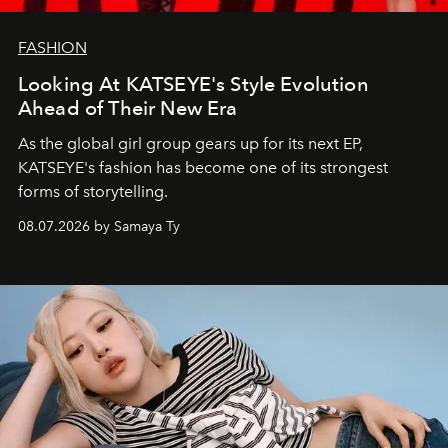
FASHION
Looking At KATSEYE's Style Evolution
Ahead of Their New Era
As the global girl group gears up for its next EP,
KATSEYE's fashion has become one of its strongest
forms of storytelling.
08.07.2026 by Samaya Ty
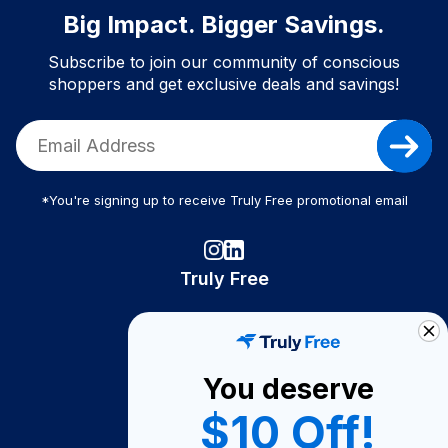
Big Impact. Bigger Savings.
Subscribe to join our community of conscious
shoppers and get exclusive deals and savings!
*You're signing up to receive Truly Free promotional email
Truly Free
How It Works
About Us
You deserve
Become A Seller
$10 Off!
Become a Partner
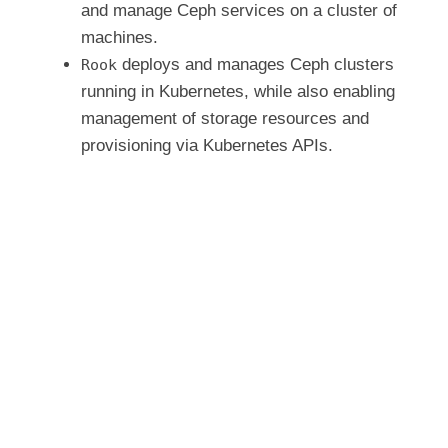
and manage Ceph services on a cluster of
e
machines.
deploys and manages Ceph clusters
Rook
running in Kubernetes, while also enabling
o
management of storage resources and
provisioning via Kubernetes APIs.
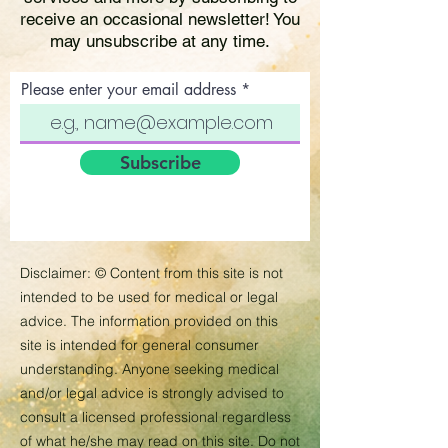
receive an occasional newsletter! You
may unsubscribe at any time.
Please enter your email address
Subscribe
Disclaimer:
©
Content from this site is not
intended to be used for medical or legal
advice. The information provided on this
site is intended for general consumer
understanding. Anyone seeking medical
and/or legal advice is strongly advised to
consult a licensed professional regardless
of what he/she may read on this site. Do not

····················

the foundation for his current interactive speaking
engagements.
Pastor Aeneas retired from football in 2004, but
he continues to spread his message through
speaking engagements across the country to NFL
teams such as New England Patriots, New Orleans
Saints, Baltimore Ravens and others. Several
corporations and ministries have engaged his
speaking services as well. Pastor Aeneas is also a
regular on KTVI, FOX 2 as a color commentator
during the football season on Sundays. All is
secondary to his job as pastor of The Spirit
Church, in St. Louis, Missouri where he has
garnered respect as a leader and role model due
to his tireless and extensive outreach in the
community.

····················

## [EXERCISE INSTRUCTIONS]
Return the lines of data from the line with "receive an occasional newsletter! You" to the line with "site is intended for general consumer", reproducing each one precisely.

## [TASK RESPONSE]
receive an occasional newsletter! You
may unsubscribe at any time.
Please enter your email address
Subscribe
Disclaimer:
©
Content from this site is not
intended to be used for medical or legal
advice. The information provided on this
site is intended for general consumer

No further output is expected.